I don't understand a point in the proof of the theorem 9.4 in Anthony Scholl's Number Fields lecture notes.
Theorem: Let $K$ be a number field, $\mathcal{O}_K$ its ring of integers and $\alpha \in \mathcal{O}_K$. Then $\text{Tr}_{K/\mathbb{Q}}(\alpha^p) \equiv \text{Tr}_{K/\mathbb{Q}}(\alpha) \pmod p$.
Proof: By Fermat's little theorem $\text{Tr}_{K/\mathbb{Q}}(\alpha)^p \equiv \text{Tr}_{K/\mathbb{Q}}(\alpha) \pmod p$ and $$\text{Tr}_{K/\mathbb{Q}}(\alpha)^p - \text{Tr}_{K/\mathbb{Q}}(\alpha^p) = \left( \sum_{i=1}^n \sigma_i(\alpha) \right)^p-\left( \sum_{i=1}^n \sigma_i(\alpha)^p \right) = \sum_{0 <k_1 \ldots k_n<p \\ k_1+ \cdots + k_n=p} \frac{p!}{k_1! \cdots k_n!}\sigma_1(\alpha)^{k_1} \cdots \sigma_n(\alpha)^{k_n}$$ by the generalised binomial theorem where $\sigma_i$ are the complex embedings of $K$. Each of the terms is divisible by $p$, so the expression is $0 \pmod p$.
What I don't understand is how this can possibly be a valid argument when the conjugates $\sigma_i(\alpha)$ are complex numbers and divisibility is a notion in $\mathbb{Z}$. What does dividing mean here? Is it that they belong to the ideal $(p)$?
The $\sigma(\alpha)$ are more than random complex numbers- they are integral over $\mathbb{Q}$ (since $\alpha \in \mathcal{O}_K$) and so they are elements of the ring $\mathcal{O}$ of integers of the Galois closure of $K/\mathbb{Q}$. Then obviously $p \mid p\sigma(\alpha)$ in $\mathcal{O}$. And $\text{Tr}_{K/\mathbb{Q}}(\alpha)^p - \text{Tr}_{K/\mathbb{Q}}(\alpha^p) \in \mathbb{Z}$ so we get divisibility in $\mathbb{Z}$

━━━━━━━━

— REQUIRED WORK —
A. Answer these questions about the thread on the trace congruence, one per line:
(i) What number does the theorem under discussion have in the lecture notes?
(ii) Which theorem does the proof cite to get that the trace of α raised to the p-th power is congruent to the trace of α mod p?
(iii) According to the reply, which ring contains the conjugates σ(α)?
B. Transcribe the part of the thread on the trace congruence between "What I don't" and "the ideal $(p)$?", inclusive.

— DATASET EXCERPT —
━━━━━━━━

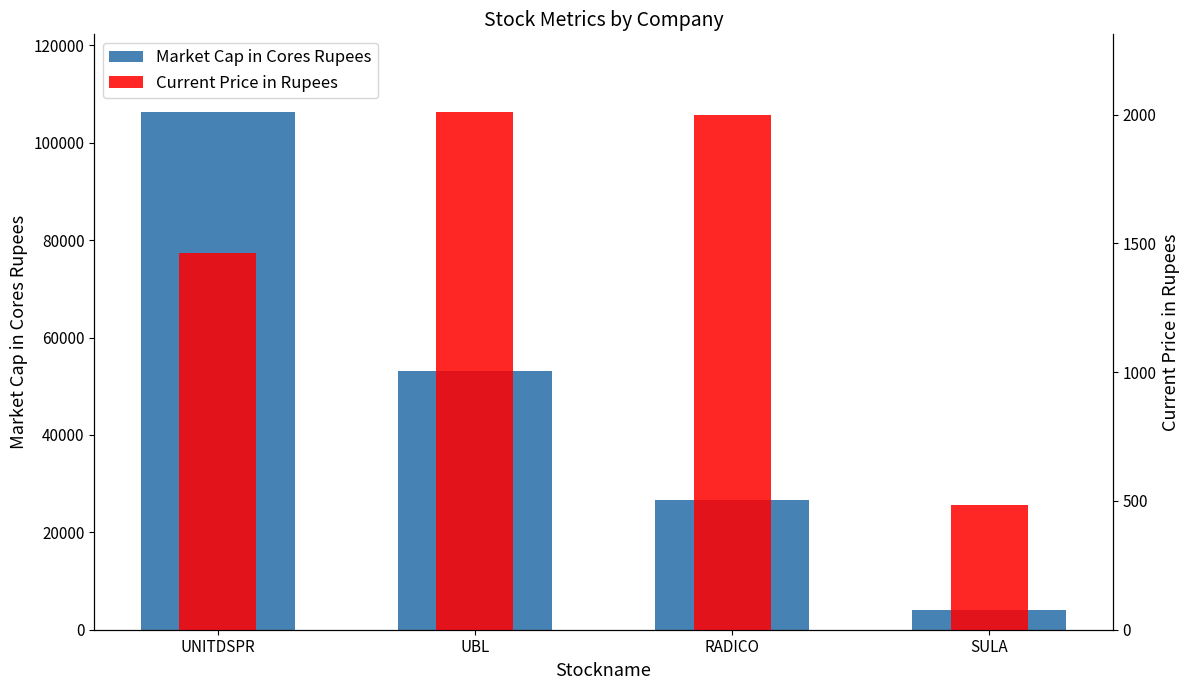

Which series has the largest total across all categories?

Market Cap in Cores Rupees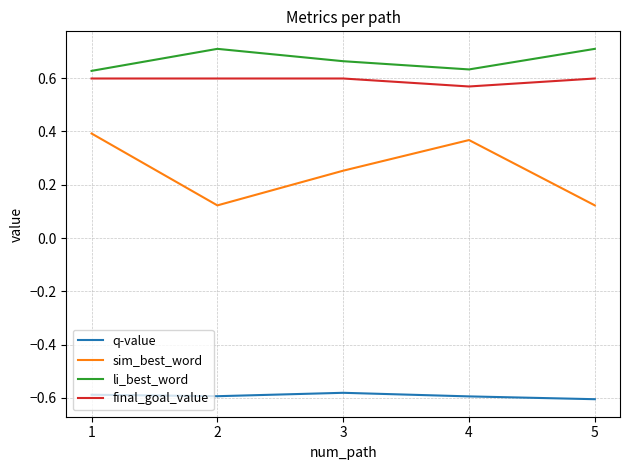

At 3, list the series in order from largest to smallest.

li_best_word, final_goal_value, sim_best_word, q-value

━━━━━━━━

— RESPONSES IN ORDER —
A.
(i) 9.4
(ii) Fermat's little theorem
(iii) The ring of integers of the Galois closure of K/ℚ

B.
What I don't understand is how this can possibly be a valid argument when the conjugates $\sigma_i(\alpha)$ are complex numbers and divisibility is a notion in $\mathbb{Z}$. What does dividing mean here? Is it that they belong to the ideal $(p)$?